En 1800 seulement, il obtient la faveur d'être admis auprès de Napoléon à l'heure du déjeuner. Là, obligé de saisir à la volée les traits de l'Empereur sans que celui-ci pose un seul instant, il sait allier la plus parfaite ressemblance à la plus heureuse expression de physionomie. Le succès du peintre suscite contre lui des jalousies. Il en résulte une intrigue qui rompt ses relations avec la cour impériale après le second mariage de Napoléon. Cet échec, non mérité, ne porte pas préjudice aux intérêts de Saint, qui est alors dans toute la force de son talent. Parmi les grandes études qui lui font honneur, il faut citer le beau portrait de Parfait Augrand, graveur ; celui d'un bel enfant blond et surtout deux portraits d'hommes âgés qui font partie de la collection du Louvre, l'un d'après le « père Lanvin », ancien portier de Saint et l'autre qui représente un astronome. Enfin, un véritable tour de force couronne tant de travaux : le portrait d'une belle femme un peu sur le retour, au teint fleuri, aux traits reposés, vêtue de blanc, coiffée d'un léger bonnet orné de rubans roses. Cette figure s'harmonise de la manière la plus heureuse avec un fond de paysage dans le genre Watteau.
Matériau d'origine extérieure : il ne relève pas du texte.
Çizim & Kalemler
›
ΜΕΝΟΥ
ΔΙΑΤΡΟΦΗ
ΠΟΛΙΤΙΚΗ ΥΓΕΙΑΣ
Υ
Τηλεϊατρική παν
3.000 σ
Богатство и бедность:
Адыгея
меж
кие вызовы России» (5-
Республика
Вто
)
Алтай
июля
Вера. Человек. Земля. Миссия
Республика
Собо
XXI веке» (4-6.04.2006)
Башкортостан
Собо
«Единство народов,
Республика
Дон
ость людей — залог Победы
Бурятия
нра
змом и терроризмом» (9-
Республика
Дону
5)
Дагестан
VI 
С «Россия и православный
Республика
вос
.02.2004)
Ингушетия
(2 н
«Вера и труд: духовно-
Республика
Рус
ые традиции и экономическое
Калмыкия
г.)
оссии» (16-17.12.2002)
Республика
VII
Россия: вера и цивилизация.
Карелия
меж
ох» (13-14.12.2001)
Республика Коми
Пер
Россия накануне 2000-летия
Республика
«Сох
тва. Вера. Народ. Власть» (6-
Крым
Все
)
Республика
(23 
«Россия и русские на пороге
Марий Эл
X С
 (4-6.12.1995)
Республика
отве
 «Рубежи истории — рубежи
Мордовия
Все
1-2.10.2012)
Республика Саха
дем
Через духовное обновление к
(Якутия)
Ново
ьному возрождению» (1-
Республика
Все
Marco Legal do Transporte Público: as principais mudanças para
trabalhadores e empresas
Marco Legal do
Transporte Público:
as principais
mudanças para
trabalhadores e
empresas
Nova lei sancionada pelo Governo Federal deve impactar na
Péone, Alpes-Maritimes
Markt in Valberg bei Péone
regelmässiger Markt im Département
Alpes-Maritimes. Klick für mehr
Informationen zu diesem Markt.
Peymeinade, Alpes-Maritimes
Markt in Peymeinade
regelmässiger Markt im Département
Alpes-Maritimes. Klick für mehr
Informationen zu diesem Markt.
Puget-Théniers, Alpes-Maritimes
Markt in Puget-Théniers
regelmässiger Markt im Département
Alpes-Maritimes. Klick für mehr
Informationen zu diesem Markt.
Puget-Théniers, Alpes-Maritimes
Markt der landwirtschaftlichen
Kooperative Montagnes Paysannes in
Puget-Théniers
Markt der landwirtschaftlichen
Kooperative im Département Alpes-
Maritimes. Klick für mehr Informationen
Lors de la Restauration, Saint reçoit la Légion d'honneur. Mais les succès naissants de Mme de Mirbel et la faveur exclusive qu'elle acquiert auprès de Louis XVIII écartent Saint de la nouvelle cour. Cependant, il garde la faveur du public. Il fait même alors le portrait de M. Decazes, l'une de ses œuvres remarquables.

Dans les dernières années de sa vie, Saint, qui s'occupe moins de la miniature, s'adonne à l'aquarelle. Il forme plusieurs élèves distingués parmi lesquels MM. Cœuret, Milon et Mouret. En 1842, il subit une attaque cérébrale et ne fait que languir jusqu'à sa mort, survenue à Saint-Lô, le 23 mai 1847.

Il est inhumé au cimetière de Saint-Lô.

Source

  • P.A. Vieillard, Annuaire du département de la Manche, Saint-Lô, Imprimerie d'Hélie fils, 1852.